Pelosi presses for vote on Biden bill despite Manchin objections

Accounting

House Speaker Nancy Pelosi plans to push forward with plans to vote this week on the two bills that comprise President Joe Biden’s economic agenda despite moderates echoing Senator Joe Manchin’s complaint about not knowing the full cost and economic impact.

None of the centrist Democrats have yet threatened to block a vote on a $1.75 trillion tax and spending plan that forms the biggest parts of Biden’s agenda. Yet it was another indication that Pelosi, Biden and other Democratic leaders haven’t fully sealed the deal to get the measure passed.

Pelosi is focused on the House voting on the tax and spending proposal and a separate $550 billion public works measure before she attends the United Nations climate summit in Glasgow, Budget Committee Chairman John Yarmuth said Monday. Pelosi’s office has not announced when she is traveling to the summit, which lasts until Nov. 12.

Nancy Pelosi

Aaron P. Bernstein/Bloomberg

“We’re on course to pass our bill,” Pelosi said Monday night of the larger package, which includes climate and social spending paid for by tax increases.

Another top Democrat, Rules Committee Chairman Jim McGovern, said his panel would likely meet Wednesday to set the parameters for floor debate on the tax and spending measure.

But comments from some House moderates cast doubt that the bill could pass a chamber in which Democrats can only afford to lose three votes.

Two Democrats — Stephanie Murphy of Florida and Jim Costa of California — said they would like to see a Congressional Budget Office score of the bill to ensure new spending is paid for. Their comments came on the heels of the announcement by Manchin, a West Virginia Democrat, that he’s withholding support for the package in the evenly divided Senate until he sees an assessment of the cost and economic impact.

“I’m very interested also in seeing CBO scores for the bill,” Murphy said. She wouldn’t say if she supports the bill, saying only that talks are still “fluid.”
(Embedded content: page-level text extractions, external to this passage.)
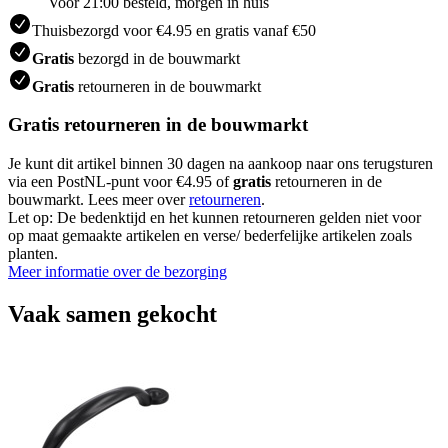
Voor 21:00 besteld, morgen in huis
Thuisbezorgd voor €4.95 en gratis vanaf €50
Gratis
bezorgd in de bouwmarkt
Gratis
retourneren in de bouwmarkt
Gratis retourneren in de bouwmarkt
Je kunt dit artikel binnen 30 dagen na aankoop naar ons terugsturen
via een PostNL-punt voor €4.95 of
gratis
retourneren in de
bouwmarkt. Lees meer over
retourneren
.
Let op: De bedenktijd en het kunnen retourneren gelden niet voor
op maat gemaakte artikelen en verse/ bederfelijke artikelen zoals
planten.
Meer informatie over de bezorging
Vaak samen gekocht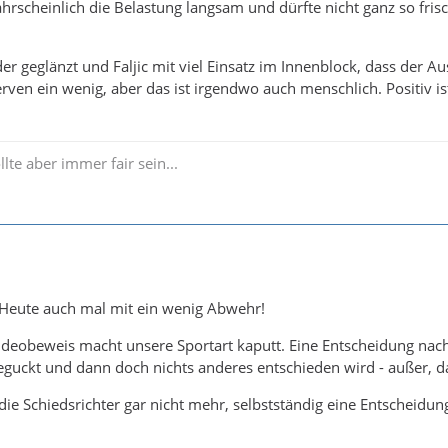
ahrscheinlich die Belastung langsam und dürfte nicht ganz so frisc
er geglänzt und Faljic mit viel Einsatz im Innenblock, dass der Aus
en ein wenig, aber das ist irgendwo auch menschlich. Positiv ist
llte aber immer fair sein...
 Heute auch mal mit ein wenig Abwehr!
ideobeweis macht unsere Sportart kaputt. Eine Entscheidung nach
geguckt und dann doch nichts anderes entschieden wird - außer, da
die Schiedsrichter gar nicht mehr, selbstständig eine Entscheidung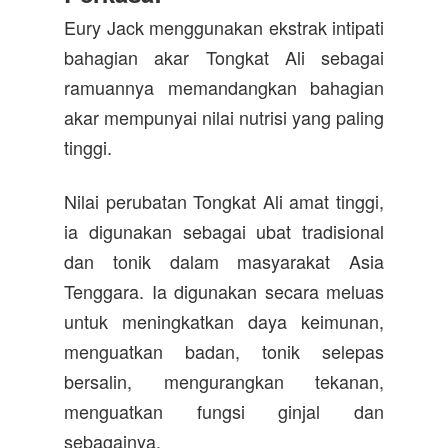
Eury Jack menggunakan ekstrak intipati
bahagian akar Tongkat Ali sebagai
ramuannya memandangkan bahagian
akar mempunyai nilai nutrisi yang paling
tinggi.
Nilai perubatan Tongkat Ali amat tinggi,
ia digunakan sebagai ubat tradisional
dan tonik dalam masyarakat Asia
Tenggara. Ia digunakan secara meluas
untuk meningkatkan daya keimunan,
menguatkan badan, tonik selepas
bersalin, mengurangkan tekanan,
menguatkan fungsi ginjal dan
sebagainya.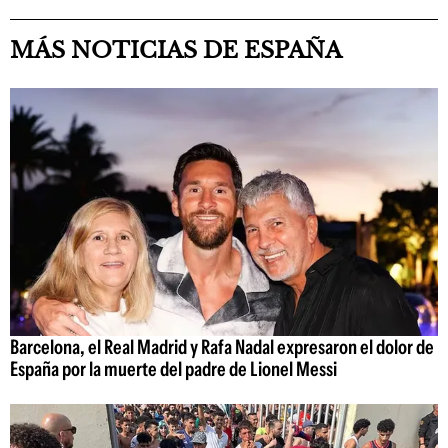
MÁS NOTICIAS DE ESPAÑA
Barcelona, el Real Madrid y Rafa Nadal expresaron el dolor de
España por la muerte del padre de Lionel Messi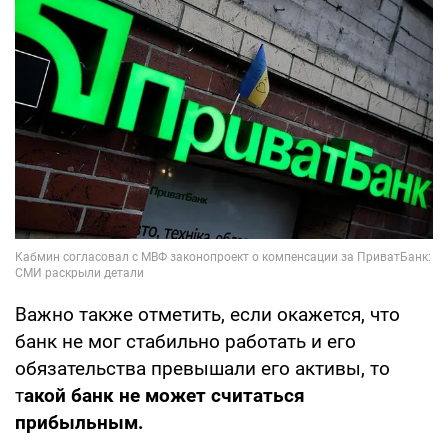
Важно также отметить, если окажется, что
банк не мог стабильно работать и его
обязательства превышали его активы, то
т
акой банк не может считаться
прибыльным.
Costa, at the same time, said lawmakers would feel “more comfortable” voting on the package if the CBO analyzed its costs and offsets. Lawmakers, he added, should have 72 hours to review the text before the vote.

Another moderate, Josh Gottheimer of New Jersey, wouldn’t comment directly on the CBO’s forthcoming analysis but signaled he may want more information before casting a vote.

“It’s important that we make sure we get as many facts as we can to make the smartest decision possible,” he said.

CBO scoring on the draft legislation, Yarmuth said, would take two weeks.

In a boost to Pelosi’s effort, the moderate New Democrat Coalition formally endorsed the draft bill on Monday. Last week the Congressional Progressive Caucus endorsed the outline of the plan. Pelosi is trying to seal a last-minute deal on drug price cuts to add to the measure in order to allow a vote this week.

Meanwhile, House progressives have signaled they do not intend to allow a vote on the infrastructure package until the larger tax and spending bill is teed up. Their votes are necessary on the roads and bridges bill, and they have said they will use it as leverage to push through their social spending priorities.

“Joe Manchin does not get to dictate the future of our country,” Representative Cori Bush of Missouri said in a statement on Monday.